## Supplied passage

Matt Anthony, fresh from a career playing offensive line in the CFL for seven years became the new head coach of the Gee-Gees. Fresh in their new home at Lansdowne, the team began to form into a national powerhouse on a new level.

During Anthony's 15 years at the helm, the Gee-Gees won seven league and conference championships, including three undefeated seasons. Anthony is still the winningest coach in Gee-Gees history. The operatic tenor Jean Bonhomme played center position for the Gee-Gees for seven years during Anthony's tenure.

At the same time, the Panda Game had begun as Carleton College began fielding football teams and the rivalry became centre of attention in the city and the nation. Early Panda Games featured an atmosphere much akin to NCAA Division I football in the United States, most iterations of the game during this era fetched over 20,000 fans.

After Anthony's death in 2000, the University of Ottawa opened the Minto Sports Complex in 2001, with it came a multi-use turf field that was named after the Gee-Gees legend. Matt Anthony Field served as the practice field for the football team until 2013. It is currently home to Gee-Gees women's soccer and rugby varsity teams, as well as men's soccer and rugby competitive clubs.

===Bob O'Billovich (1970)===
Following the Gee-Gees success in prior years, new head coach Bob O'Billovich stepped up and led the team to one of their best seasons ever. After captaining the football, basketball, and baseball teams at the University of Montana, O'Billovitch had a career in the CFL before settling in as head coach of the 1970 Gee-Gees. The quality of team this year set the table for a run to the school's first Vanier Cup after posting a 7–1–1 regular season record.

In the playoffs, the team cruised to an Atlantic Bowl victory with a 24–11 win over the UNB Varsity Reds. The Garnet and Grey advanced to their first appearance in the Vanier Cup (then College Bowl) national final, but lost 38–11 to the Manitoba Bisons at Toronto’s Varsity Stadium.

Gee-Gees quarterback Paul Paddon was dominant all season long and was instrumental in the team's success. Paddon won the Hec Crighton Trophy for the most outstanding player in the nation, it was the school's first ever.

## Activity 1
According to the Gee-Gees football passage, until what year did Matt Anthony Field serve as the football team's practice field?
## Activity 2
Duplicate the portion of the Gee-Gees football passage starting at "During Anthony's 15" and ending at "during Anthony's tenure.".
Base every response on the Gee-Gees football passage alone.

Source records

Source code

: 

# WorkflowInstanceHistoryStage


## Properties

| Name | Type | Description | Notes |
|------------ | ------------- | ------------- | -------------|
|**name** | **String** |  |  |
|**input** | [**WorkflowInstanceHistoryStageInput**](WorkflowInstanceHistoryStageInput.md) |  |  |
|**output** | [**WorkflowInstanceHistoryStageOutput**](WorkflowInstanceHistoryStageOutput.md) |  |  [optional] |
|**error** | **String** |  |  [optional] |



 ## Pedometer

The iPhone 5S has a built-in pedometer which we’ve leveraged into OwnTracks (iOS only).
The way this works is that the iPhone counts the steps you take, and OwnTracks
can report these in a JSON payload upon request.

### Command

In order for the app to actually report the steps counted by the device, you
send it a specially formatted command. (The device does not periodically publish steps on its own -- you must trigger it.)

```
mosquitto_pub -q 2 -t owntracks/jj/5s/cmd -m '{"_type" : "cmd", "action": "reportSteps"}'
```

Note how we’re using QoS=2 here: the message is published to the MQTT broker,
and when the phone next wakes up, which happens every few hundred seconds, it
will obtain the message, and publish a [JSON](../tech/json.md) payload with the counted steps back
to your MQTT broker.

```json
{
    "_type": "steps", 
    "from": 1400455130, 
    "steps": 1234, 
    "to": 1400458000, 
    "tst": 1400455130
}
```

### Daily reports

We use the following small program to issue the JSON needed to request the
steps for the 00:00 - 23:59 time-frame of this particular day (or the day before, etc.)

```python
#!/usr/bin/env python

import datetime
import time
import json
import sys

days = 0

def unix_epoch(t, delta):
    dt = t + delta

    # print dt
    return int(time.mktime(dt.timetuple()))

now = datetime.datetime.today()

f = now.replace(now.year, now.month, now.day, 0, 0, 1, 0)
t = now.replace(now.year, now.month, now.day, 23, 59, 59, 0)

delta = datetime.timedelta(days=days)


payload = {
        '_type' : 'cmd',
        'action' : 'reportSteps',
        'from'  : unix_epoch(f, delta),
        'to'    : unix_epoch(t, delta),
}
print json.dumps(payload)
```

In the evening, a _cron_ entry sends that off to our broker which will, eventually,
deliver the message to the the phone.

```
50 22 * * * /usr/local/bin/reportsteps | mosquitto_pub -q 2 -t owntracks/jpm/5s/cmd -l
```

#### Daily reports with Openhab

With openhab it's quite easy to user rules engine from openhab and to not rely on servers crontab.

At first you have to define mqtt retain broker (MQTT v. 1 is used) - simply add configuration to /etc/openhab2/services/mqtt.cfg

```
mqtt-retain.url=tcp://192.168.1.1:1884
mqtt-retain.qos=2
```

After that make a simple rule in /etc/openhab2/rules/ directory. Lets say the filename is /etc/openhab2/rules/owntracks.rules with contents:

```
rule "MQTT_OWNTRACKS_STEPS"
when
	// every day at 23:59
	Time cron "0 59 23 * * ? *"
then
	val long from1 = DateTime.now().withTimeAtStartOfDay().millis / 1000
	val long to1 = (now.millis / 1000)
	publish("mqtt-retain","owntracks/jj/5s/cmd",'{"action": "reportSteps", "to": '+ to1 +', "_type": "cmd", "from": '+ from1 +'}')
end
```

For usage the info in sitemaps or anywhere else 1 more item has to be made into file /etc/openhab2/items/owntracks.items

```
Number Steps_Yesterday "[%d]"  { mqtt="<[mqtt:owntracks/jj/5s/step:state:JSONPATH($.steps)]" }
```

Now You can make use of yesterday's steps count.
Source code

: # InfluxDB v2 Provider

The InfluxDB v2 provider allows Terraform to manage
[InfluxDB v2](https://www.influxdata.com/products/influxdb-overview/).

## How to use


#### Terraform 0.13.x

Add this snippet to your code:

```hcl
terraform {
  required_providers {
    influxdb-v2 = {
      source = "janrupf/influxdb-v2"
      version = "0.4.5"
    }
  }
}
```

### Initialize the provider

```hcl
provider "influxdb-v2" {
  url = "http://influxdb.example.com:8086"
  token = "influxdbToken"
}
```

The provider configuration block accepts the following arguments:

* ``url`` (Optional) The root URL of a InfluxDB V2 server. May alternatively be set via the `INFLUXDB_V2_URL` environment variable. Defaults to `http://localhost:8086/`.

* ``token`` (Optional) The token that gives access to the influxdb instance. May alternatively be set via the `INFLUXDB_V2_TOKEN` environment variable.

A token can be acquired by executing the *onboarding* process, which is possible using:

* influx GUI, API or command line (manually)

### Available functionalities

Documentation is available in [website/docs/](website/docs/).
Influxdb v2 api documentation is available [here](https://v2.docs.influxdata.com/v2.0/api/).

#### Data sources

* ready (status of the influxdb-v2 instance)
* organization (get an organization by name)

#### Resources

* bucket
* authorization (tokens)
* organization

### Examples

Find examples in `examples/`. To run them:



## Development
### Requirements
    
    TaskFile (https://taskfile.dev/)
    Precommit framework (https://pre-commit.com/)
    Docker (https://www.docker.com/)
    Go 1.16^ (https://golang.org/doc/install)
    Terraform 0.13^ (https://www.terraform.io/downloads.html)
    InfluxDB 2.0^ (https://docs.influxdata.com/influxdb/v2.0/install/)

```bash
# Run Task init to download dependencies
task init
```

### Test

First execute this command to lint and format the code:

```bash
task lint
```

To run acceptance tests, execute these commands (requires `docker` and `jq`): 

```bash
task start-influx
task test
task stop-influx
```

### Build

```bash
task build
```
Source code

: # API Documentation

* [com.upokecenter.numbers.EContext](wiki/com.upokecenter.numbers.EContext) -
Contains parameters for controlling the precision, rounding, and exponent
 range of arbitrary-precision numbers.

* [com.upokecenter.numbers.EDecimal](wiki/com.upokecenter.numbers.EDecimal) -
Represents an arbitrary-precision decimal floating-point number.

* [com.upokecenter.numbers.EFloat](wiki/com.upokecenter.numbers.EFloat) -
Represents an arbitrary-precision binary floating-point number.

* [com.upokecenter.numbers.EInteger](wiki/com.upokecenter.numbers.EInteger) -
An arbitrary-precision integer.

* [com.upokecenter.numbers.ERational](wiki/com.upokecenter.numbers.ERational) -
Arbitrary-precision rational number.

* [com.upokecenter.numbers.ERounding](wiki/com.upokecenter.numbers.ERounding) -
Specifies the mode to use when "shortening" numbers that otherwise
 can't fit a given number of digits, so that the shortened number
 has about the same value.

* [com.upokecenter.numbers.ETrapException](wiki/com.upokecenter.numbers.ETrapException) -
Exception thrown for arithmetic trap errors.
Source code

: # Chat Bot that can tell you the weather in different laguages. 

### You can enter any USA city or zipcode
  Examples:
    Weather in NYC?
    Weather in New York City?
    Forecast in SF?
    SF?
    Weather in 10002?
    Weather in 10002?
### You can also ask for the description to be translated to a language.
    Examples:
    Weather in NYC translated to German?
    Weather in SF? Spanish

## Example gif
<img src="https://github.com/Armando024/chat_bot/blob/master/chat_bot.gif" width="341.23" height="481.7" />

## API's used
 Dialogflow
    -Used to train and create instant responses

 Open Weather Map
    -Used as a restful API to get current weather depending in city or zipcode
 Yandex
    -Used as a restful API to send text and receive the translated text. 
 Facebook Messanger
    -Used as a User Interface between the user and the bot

## Response area 1
2013

## Response area 2
During Anthony's 15 years at the helm, the Gee-Gees won seven league and conference championships, including three undefeated seasons. Anthony is still the winningest coach in Gee-Gees history. The operatic tenor Jean Bonhomme played center position for the Gee-Gees for seven years during Anthony's tenure.